L’autre nouveauté concerne la nationalité et l’âge des futures candidats à la présidentielle.
Par
ailleurs, l’avant-projet de Constitution limite le gouvernement à 29 membres.
Il préconise aussi un Parlement à deux chambres (Assemblée nationale et Haut
conseil de la Nation), tout en interdisant le nomadisme politique.
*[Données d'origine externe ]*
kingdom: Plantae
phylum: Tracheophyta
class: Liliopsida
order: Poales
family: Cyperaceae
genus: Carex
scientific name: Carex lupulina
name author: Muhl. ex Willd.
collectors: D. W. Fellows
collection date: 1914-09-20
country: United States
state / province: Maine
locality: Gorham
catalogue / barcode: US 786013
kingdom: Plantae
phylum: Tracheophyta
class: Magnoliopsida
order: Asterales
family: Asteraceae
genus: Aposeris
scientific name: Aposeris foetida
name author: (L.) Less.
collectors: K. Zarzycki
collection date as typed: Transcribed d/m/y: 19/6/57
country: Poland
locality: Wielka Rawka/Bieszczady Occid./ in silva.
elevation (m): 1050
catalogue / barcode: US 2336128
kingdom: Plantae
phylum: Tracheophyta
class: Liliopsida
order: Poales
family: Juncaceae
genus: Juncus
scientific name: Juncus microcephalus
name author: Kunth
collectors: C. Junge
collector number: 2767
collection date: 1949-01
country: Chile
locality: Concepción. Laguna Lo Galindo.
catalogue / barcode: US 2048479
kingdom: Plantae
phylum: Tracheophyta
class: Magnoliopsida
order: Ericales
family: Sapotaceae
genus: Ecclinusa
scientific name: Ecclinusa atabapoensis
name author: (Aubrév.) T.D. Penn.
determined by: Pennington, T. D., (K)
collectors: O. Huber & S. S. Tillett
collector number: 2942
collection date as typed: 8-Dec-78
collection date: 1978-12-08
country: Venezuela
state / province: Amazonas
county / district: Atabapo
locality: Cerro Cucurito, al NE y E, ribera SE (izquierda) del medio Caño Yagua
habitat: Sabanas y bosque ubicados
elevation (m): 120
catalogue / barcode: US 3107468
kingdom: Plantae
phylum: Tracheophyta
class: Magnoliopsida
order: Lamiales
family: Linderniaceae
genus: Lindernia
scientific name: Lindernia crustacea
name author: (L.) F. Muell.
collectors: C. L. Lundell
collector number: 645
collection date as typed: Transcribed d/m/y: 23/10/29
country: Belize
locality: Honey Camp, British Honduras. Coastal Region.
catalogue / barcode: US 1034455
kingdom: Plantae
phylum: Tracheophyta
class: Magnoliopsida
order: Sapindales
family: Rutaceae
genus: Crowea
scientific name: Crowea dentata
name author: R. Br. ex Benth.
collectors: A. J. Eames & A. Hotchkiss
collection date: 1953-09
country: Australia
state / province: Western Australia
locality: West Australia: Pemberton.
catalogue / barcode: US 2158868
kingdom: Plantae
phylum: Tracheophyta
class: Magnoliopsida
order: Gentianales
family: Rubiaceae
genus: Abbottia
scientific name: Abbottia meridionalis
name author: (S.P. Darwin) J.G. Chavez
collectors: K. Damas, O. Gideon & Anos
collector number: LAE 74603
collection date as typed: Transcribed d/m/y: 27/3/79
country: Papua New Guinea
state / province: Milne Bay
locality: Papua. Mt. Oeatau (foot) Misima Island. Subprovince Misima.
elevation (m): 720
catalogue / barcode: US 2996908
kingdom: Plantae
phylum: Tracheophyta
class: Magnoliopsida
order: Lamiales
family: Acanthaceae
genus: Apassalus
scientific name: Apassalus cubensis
En outre,
l’avant-projet innove en consacrant des Titres sur l’Armée, l’Administration et
les légitimités traditionnelles.
Après
avoir félicité l’équipe de rédaction de la nouvelle Constitution, le Premier
ministre par intérim dira qu’avec cet avant-projet, il ne s’agit pas de se
livrer à une appropriation exhaustive du travail, mais d’en souligner,
succinctement, quelques lignes fortes.
«Ce travail remarquable est un souci d’adaptation à la réalité avec la suppression de certaines Institutions et la création de nouvelles autres ainsi que la redéfinition de leurs missions, le caractère militaire, les attributions du président de la République, la gestion des ressource et la laïcité », a apprécié le colonel Abdoulaye Maïga. Et d’ajouter que le document sera soumis à un examen avant d’être amendé. Le gouvernement ne faillira pas à jouer sa partition, a-t-il assuré.